TRY IT:
All lines in the material below that hold "Памятник" should be found and copied.

SUPPLIED INFORMATION:
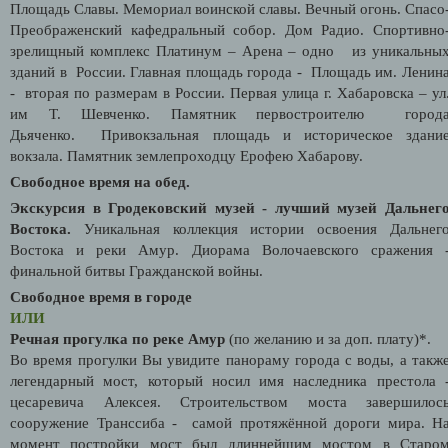
Площадь Славы. Мемориал воинской славы. Вечный огонь. Спасо
Преображенский кафедральный собор. Дом Радио. Спортивно
зрелищный комплекс Платинум – Арена – одно из уникальны
зданий в России. Главная площадь города - Площадь им. Ленин
- вторая по размерам в России. Первая улица г. Хабаровска – ул
им Т. Шевченко. Памятник первостроителю город
Дьяченко. Привокзальная площадь и историческое здани
вокзала. Памятник землепроходцу Ерофею Хабарову.
Свободное время на обед.
Экскурсия в Гродековский музей - лучший музей Дальнег
Востока.
Уникальная коллекция истории освоения Дальнег
Востока и реки Амур. Диорама Волочаевского сражения 
финальной битвы Гражданской войны.
Свободное время в городе
ИЛИ
Речная прогулка по реке Амур
(по желанию и за доп. плату)*.
Во время прогулки Вы увидите панораму города с воды, а такж
легендарный мост, который носил имя наследника престола 
цесаревича Алексея. Строительством моста завершилос
сооружение Транссиба - самой протяжённой дороги мира. Н
момент постройки мост был длиннейшим мостом в Старо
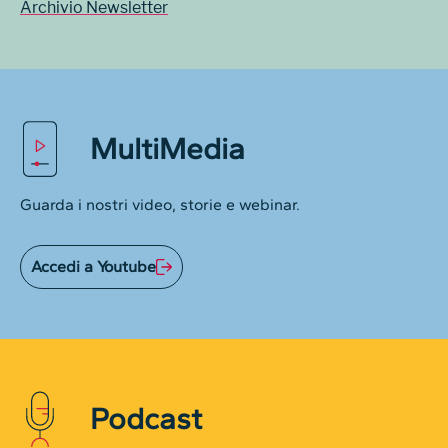
Archivio Newsletter
MultiMedia
Guarda i nostri video, storie e webinar.
Accedi a Youtube
Podcast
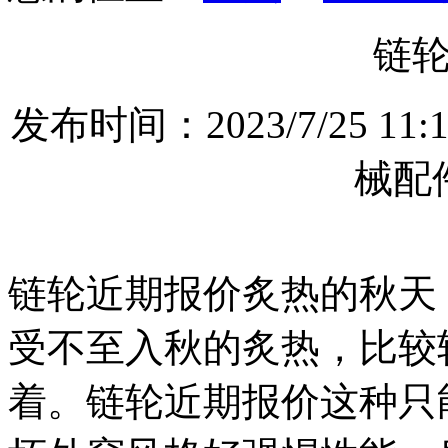
链
发布时间：2023/7/25 
械配
链轮近期报价炙热的秋天
受不至入秋的炙热，比较
着。链轮近期报价这种只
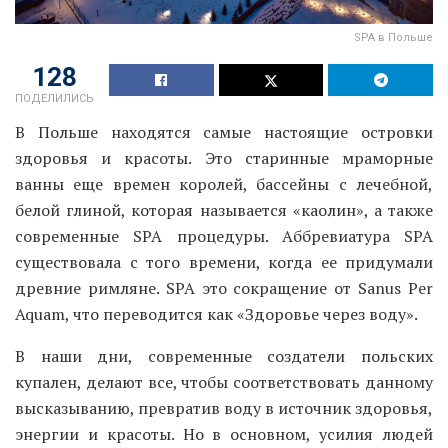
SPA в Польше
128
ПОДЕЛИЛИСЬ
В Польше находятся самые настоящие островки
здоровья и красоты. Это старинные мраморные
ванны еще времен королей, бассейны с лечебной,
белой глиной, которая называется «каолин», а также
современные SPA процедуры. Аббревиатура SPA
существовала с того времени, когда ее придумали
древние римляне. SPA это сокращение от Sanus Per
Aquam, что переводится как «Здоровье через воду».
В наши дни, современные создатели польских
купален, делают все, чтобы соответствовать данному
высказыванию, превратив воду в источник здоровья,
энергии и красоты. Но в основном, усилия людей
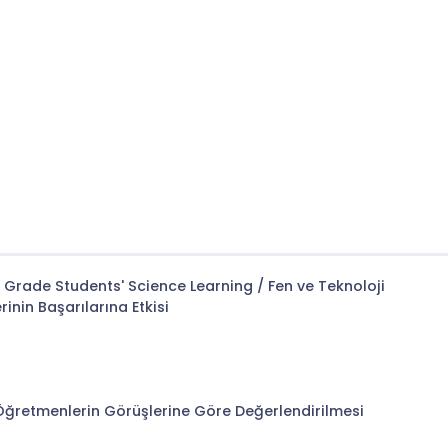
Grade Students' Science Learning / Fen ve Teknoloji
rinin Başarılarına Etkisi
Öğretmenlerin Görüşlerine Göre Değerlendirilmesi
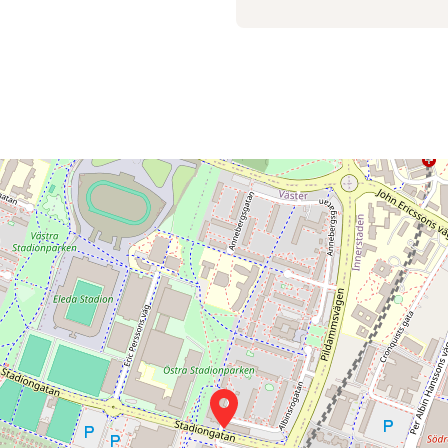
iddag från vår Good Food-meny,
g som är sugen på något lättare,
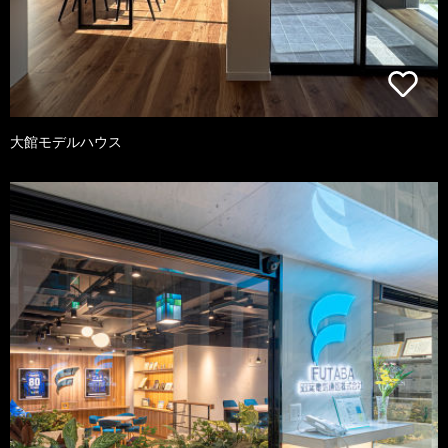
大館モデルハウス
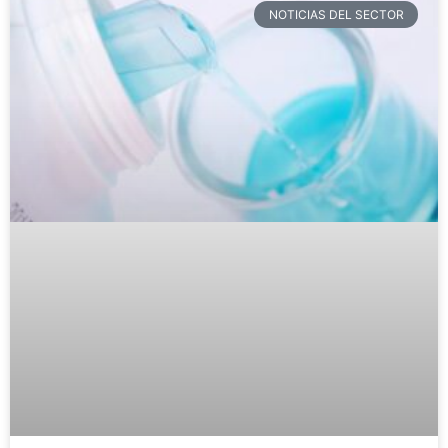
NOTICIAS DEL SECTOR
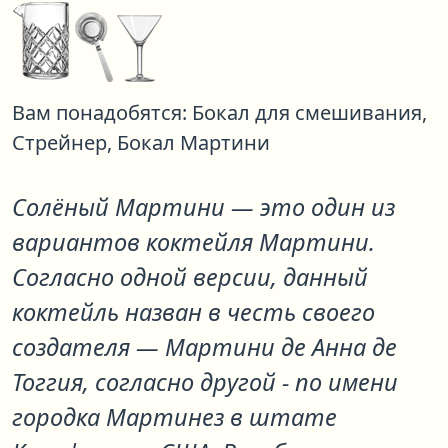
Вам понадобятся:
Бокал для смешивания,
Стрейнер,
Бокал Мартини
Солёный Мартини
— это один из
вариантов коктейля
Мартини
.
Согласно одной версии, данный
коктейль назван в честь своего
создателя — Мартини де Анна де
Тоггия, согласно другой - по имени
городка Мартинез в штате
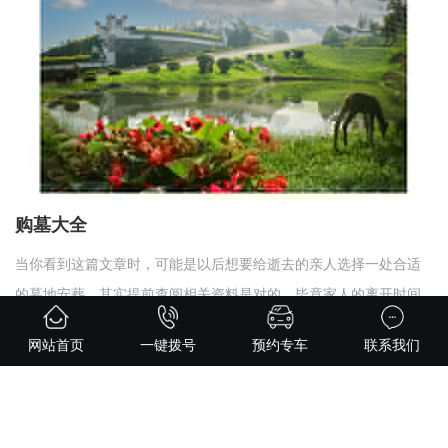
购墓大全
当你看到这篇文章时，可能是以后想要给逝去的亲人选择一处合适
的墓地安葬，其实提前查阅相关资料是对的，毕竟家人的离开时间
是我们所不能预料的，不需要太反感规避这件事情，就像是我们学
2025-01-12
3808 次
网站首页
一键拨号
预约专车
联系我们
习医学常识一样，我们不是希望自己或者是家人生病，我们是希望
在遇到事情的时候可以正确合理的应对这件事。这样也可以在选择
时不单单关注沈阳墓园价格。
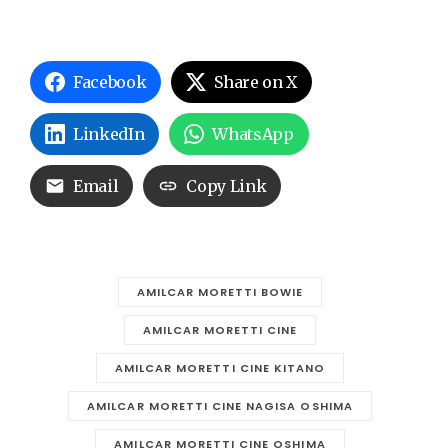
Facebook
Share on X
LinkedIn
WhatsApp
Email
Copy Link
AMILCAR MORETTI BOWIE
AMILCAR MORETTI CINE
AMILCAR MORETTI CINE KITANO
AMILCAR MORETTI CINE NAGISA OSHIMA
AMILCAR MORETTI CINE OSHIMA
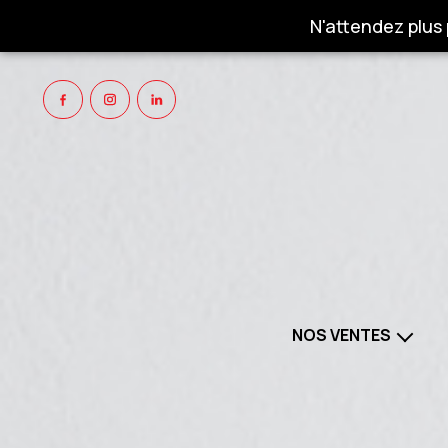
N'attendez plus
NOS VENTES
NOS BIENS À VENDRE
NOS 
PROGRAMMES NEUFS
NOS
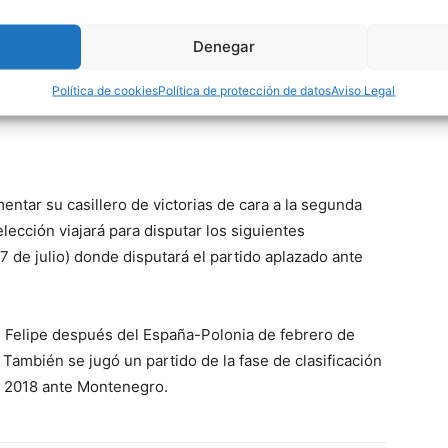
Denegar
Política de cookies
Política de protección de datos
Aviso Legal
ntar su casillero de victorias de cara a la segunda
lección viajará para disputar los siguientes
(7 de julio) donde disputará el partido aplazado ante
pe Felipe después del España-Polonia de febrero de
 También se jugó un partido de la fase de clasificación
e 2018 ante Montenegro.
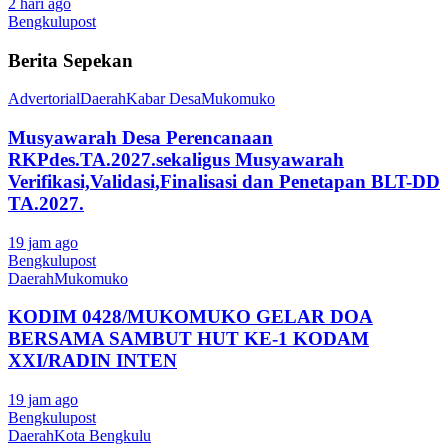
2 hari ago
Bengkulupost
Berita Sepekan
Advertorial
Daerah
Kabar Desa
Mukomuko
Musyawarah Desa Perencanaan
RKPdes.TA.2027.sekaligus Musyawarah
Verifikasi,Validasi,Finalisasi dan Penetapan BLT-DD
TA.2027.
19 jam ago
Bengkulupost
Daerah
Mukomuko
KODIM 0428/MUKOMUKO GELAR DOA
BERSAMA SAMBUT HUT KE-1 KODAM
XXI/RADIN INTEN
19 jam ago
Bengkulupost
Daerah
Kota Bengkulu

OUTPUT OF THE EXERCISE:
им Т. Шевченко. Памятник первостроителю город
вокзала. Памятник землепроходцу Ерофею Хабарову.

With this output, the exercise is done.